De ser aprobado allí, por primera vez las personas trans mayores de edad podrán cambiar de nombre y sexo con un simple trámite en el Registro Civil. Pero los menores, en cambio, no podrán hacerlo, ni siquiera apoyados por sus padres o médicos. Además,  cualquier trans que quiera lograr el cambio deberá presentar un certificado que acredite que no tienen ningún trastorno mental. Esa indicación la indigna —dice sentada en un departamento donde vive con su pareja y seis gatos—, porque sigue poniendo cerca la identidad de género con las enfermedades. Pero que la ley saliera del Senado, dice la recién designada vocera del Frente Amplio por el Partido Pirata, por lo menos es un primer paso. Una victoria parcial.

—La lógica que se da en esta discusión es que nos ven como personas enfermas. Ahora se aprobó una indicación del senador Ignacio Walker que exige que presentemos un certificado médico que demuestre que estamos sanos. En el fondo, se trata de descartar que exista un trastorno que influya en que nos creamos algo que no somos. Si te dejan cambiar de nombre, tienen que estar seguros de que lo creas en serio, que no tengas bipolaridad, que no te vayas a echar para atrás. Nunca dicen “eres una mujer”, siempre te ven como alguien enfermo.

—¿Te tocó oír cosas de ese tipo en el Senado?

—Me tocó escuchar cosas estúpidas, incluso a una endocrinóloga de la U. de los Andes, Francisca Ugarte, que dijo que muchos somos así por haber sido abusados. Cuando el señor Allamand cree que ser trans puede ser un arrebato, es producto de su ignorancia. Ossandón habló de un niño trans que se había arrepentido de operarse, y en realidad era un niño intersex. Los parlamentarios no leen, no buscan informarse. No es ningún arrebato ser trans en esta sociedad, más bien es un calvario.

—¿Cuál es la victoria que obtendrían con esta ley?

–Que ya nadie podrá pedirte un examen psiquiátrico para cambiar tu apariencia, ni un examen físico si quieres cambiar tu nombre. Hoy a los trans que piden cambio de nombre y de sexo registral los mandan al SML, en donde te hacen exámenes psicológicos, y te hacen desnudarte para ver qué tanto corresponde tu cuerpo con lo que dices ser. Te revisan los genitales, o en el caso de las chicas, te hacen abrirte de piernas. Hasta te preguntan si pueden tomarte fotografías. Es casi una violación.

—¿Qué buscan con eso?

—Consideran que para ser trans tienes que mostrar ciertos cambios físicos, creen que el sexo son los genitales; si te cortas el pene y vuelves con vagina, entonces te otorgan el cambio. Yo pienso que detrás de eso hay otra premisa, que es que las personas trans se esterilicen, que no se puedan reproducir. Y eso es una violación de tus derechos.

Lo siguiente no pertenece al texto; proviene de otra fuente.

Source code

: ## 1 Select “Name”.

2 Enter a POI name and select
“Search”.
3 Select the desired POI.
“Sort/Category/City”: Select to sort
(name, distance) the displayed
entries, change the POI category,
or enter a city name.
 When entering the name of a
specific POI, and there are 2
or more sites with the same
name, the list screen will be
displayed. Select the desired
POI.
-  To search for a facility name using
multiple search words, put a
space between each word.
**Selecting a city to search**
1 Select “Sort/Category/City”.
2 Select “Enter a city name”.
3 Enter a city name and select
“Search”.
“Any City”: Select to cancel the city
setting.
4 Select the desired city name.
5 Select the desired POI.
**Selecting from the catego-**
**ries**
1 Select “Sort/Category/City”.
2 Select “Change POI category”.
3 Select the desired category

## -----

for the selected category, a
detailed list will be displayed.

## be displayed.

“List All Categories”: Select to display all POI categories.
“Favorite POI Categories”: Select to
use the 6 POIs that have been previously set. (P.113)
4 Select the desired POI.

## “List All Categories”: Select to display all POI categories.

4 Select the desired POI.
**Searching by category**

—¿Es una derrota que los niños queden fuera de la ley?

—Esa es la mayor derrota, y hace mucho daño a los niños trans. Hay muchos que a temprana edad ya expresan su identidad de género, y mientras tengan un nombre y sexo distinto en su carnet de identidad, siempre van a estar expuestos a la discriminación. En el momento de matricularse en un colegio, por ejemplo. Aunque haya una circular de la Superintendencia que diga que no hay que discriminar, si en tu carnet dice que sigues siendo hombre, eso siempre emerge.

—¿Un niño puede saber con total certeza que es trans?

—Sí, con la misma certeza que tiene un niño que nace hombre y se siente hombre.  Y aunque se equivocara, la decisión podría revertirse, como decía el proyecto original.

—¿Conociste a alguien que se haya arrepentido?

—Nunca conocí un caso, ni uno solo.

—¿Crees que la ley generará mayor aceptación social a las personas trans?

—En Argentina lo logró. Las cosas legales son validadas, se vuelven reales. Aunque en la calle te digan que estás enfermo, aunque te lo diga una doctora, si legalmente la situación de los trans deja de ser vista como una patología, entonces es algo real. En este caso, el cambio cultural tendrá que ser forzado por una ley, y una de las cosas más importantes era poder cambiar de nombre y de sexo registral. Cuando una persona trans cambia legalmente de nombre y de sexo, ya no te pueden preguntar nada en el trabajo, eres como cualquiera. De eso se trata.